In July 2021, Levi was announced as a shock inclusion for the Australian national rugby sevens team in the Tokyo Olympics competition at 19 years of age. The team came second in the pool round and was eliminated by Fiji 14-12 in the quarterfinals. She then committed to playing for the national team in the 2021–22 World Rugby Women's Sevens Series where she scored 24 tries on route to Australia securing its third championship which included titles in Canada, Spain and the United Arab Emirates.

Levi won a gold medal with the Australian sevens team at the 2022 Commonwealth Games in Birmingham. She was a member of the Australian team that won the 2022 Sevens Rugby World Cup held in Cape Town, South Africa in September 2022, scoring a hat-trick of tries in the final against New Zealand.

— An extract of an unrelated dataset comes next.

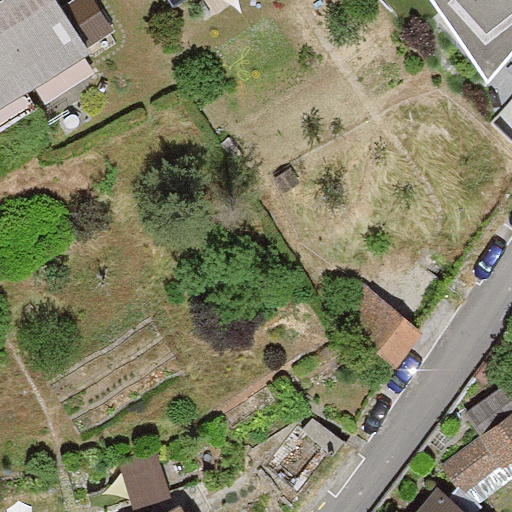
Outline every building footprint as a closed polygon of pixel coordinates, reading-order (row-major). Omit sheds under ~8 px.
[(0,0),(0,95),(101,30),(81,0),(63,0),(54,6),(49,0),(0,0)] [(511,0),(430,0),(487,82),(511,53),(511,0)] [(397,338),(419,317),(399,296),(377,317),(397,338)] [(472,459),(489,482),(511,464),(511,399),(495,412),(509,432),(472,459)] [(310,473),(349,435),(330,416),(292,454),(310,473)] [(485,511),(441,477),(413,511),(485,511)] [(188,511),(183,501),(162,511),(188,511)]
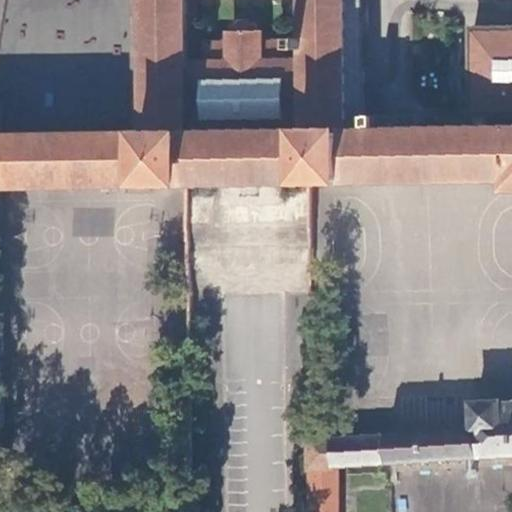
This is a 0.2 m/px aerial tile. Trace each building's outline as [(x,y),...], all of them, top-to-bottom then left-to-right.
[(511,401),(477,404),(478,425),(467,425),(467,430),(306,441),(308,471),(341,468),(511,456),(511,129),(491,130),(491,126),(476,126),(476,130),(385,131),(384,128),(370,128),(370,132),(363,132),(349,132),(347,0),(0,0),(0,190),(5,191),(186,187),(310,188),(497,181),(497,191),(511,190),(511,401)] [(347,0),(349,132),(363,132),(360,0),(347,0)] [(511,27),(470,29),(471,35),(511,34),(511,106),(471,107),(471,114),(511,113),(511,27)] [(511,34),(471,35),(471,107),(511,106),(511,34)] [(340,511),(341,468),(308,471),(307,511),(340,511)] [(20,478),(20,487),(54,486),(54,477),(20,478)]
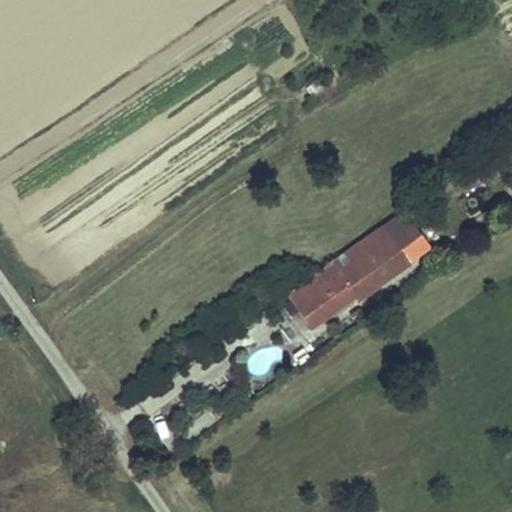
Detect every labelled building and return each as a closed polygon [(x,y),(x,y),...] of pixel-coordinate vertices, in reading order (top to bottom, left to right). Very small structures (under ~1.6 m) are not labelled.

===2024 Summer Olympics===
In 2024, Levi was named in Australia's sevens side for the sevens tournament at the Summer Olympics in Paris. Levi scored a tournament-high 14 tries which also made her the leading points scorer of the tournament. In the group stage, Levi scored 5 tries in the opening match against South Africa, followed by three more against Great Britain and one against Ireland. In the quarter-finals, Levi scored a hat-trick against Ireland. In the semi-finals she scored one try against Canada which was Australia's only try of the match.
In the bronze medal match against USA, Levi scored both of Australia's tries. Levi scored 14 of Australia's 24 tries for the tournament. In November 2024, she was named as World Rugby Women's Sevens Player of the Year at the World Rugby Awards.

==Personal life==
Her sister Teagan Levi also represents Australia in rugby sevens.